__PROBLEM REQUIREMENTS__: Across all the records, filter for lines with the word "alpha" and copy them.

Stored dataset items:
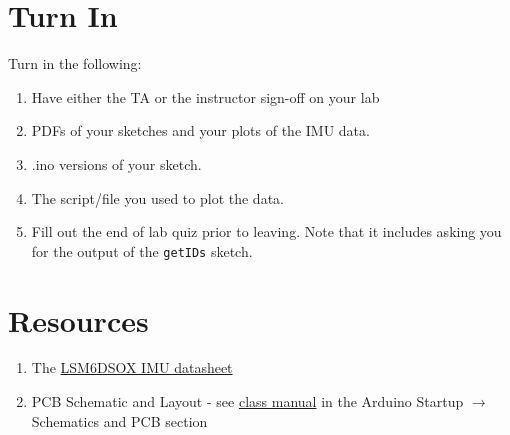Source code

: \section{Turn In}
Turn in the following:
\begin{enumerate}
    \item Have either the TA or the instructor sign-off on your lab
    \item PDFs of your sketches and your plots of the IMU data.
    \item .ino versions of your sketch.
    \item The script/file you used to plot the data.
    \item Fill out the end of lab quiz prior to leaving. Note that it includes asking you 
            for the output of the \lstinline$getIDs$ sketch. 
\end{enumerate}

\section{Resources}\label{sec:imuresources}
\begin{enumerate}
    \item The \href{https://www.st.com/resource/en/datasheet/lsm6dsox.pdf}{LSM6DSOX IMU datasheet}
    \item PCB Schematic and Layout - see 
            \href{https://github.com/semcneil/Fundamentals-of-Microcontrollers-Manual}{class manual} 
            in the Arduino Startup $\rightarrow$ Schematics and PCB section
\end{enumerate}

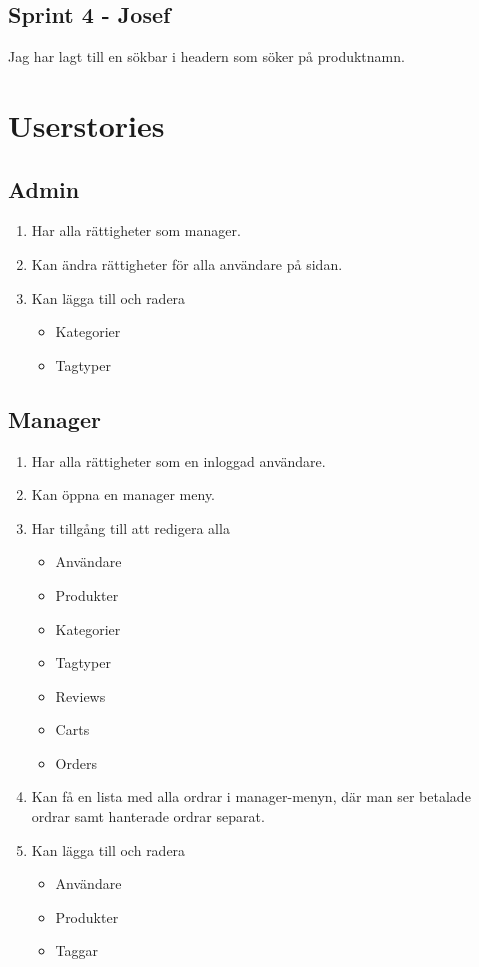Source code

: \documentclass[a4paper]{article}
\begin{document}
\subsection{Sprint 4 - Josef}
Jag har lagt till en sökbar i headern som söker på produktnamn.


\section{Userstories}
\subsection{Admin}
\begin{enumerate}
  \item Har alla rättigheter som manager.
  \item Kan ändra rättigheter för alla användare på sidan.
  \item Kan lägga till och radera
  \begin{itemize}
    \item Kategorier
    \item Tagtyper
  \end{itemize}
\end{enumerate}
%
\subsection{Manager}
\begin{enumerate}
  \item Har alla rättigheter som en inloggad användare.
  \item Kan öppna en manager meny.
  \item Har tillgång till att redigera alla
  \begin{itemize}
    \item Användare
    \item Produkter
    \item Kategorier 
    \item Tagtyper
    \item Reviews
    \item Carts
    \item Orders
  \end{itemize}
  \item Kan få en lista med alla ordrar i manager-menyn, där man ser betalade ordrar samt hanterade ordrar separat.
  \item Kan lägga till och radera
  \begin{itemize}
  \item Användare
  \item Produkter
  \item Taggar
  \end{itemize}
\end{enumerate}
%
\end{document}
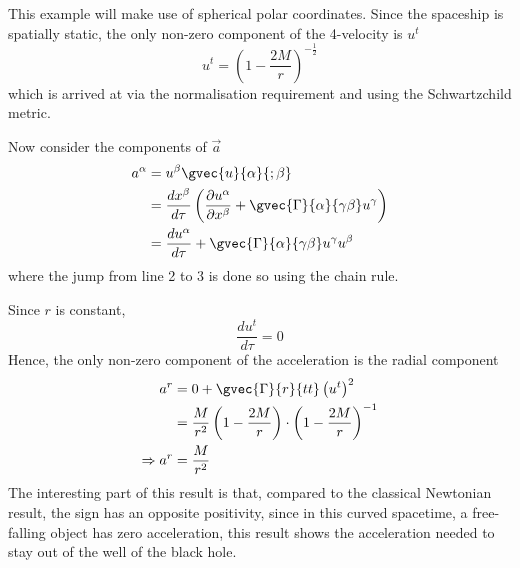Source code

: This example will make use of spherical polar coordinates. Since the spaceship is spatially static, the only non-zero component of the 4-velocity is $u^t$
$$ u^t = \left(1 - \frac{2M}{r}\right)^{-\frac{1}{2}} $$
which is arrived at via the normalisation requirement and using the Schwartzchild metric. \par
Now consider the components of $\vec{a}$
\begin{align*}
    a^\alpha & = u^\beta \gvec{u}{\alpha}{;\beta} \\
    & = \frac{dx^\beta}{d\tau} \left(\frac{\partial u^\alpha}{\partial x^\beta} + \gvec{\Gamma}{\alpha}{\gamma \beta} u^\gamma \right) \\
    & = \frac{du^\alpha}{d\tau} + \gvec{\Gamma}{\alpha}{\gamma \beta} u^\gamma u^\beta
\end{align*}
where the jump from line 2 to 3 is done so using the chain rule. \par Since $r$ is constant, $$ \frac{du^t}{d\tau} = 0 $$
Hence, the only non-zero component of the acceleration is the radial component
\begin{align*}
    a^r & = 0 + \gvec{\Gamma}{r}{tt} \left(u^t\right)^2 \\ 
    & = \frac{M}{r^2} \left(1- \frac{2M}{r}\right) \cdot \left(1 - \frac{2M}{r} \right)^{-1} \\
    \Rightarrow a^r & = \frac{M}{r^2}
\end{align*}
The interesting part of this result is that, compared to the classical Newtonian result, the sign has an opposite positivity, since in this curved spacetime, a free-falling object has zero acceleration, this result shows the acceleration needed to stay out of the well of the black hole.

__RESPONSE AREA__:
    a^\alpha & = u^\beta \gvec{u}{\alpha}{;\beta} \\
    & = \frac{dx^\beta}{d\tau} \left(\frac{\partial u^\alpha}{\partial x^\beta} + \gvec{\Gamma}{\alpha}{\gamma \beta} u^\gamma \right) \\
    & = \frac{du^\alpha}{d\tau} + \gvec{\Gamma}{\alpha}{\gamma \beta} u^\gamma u^\beta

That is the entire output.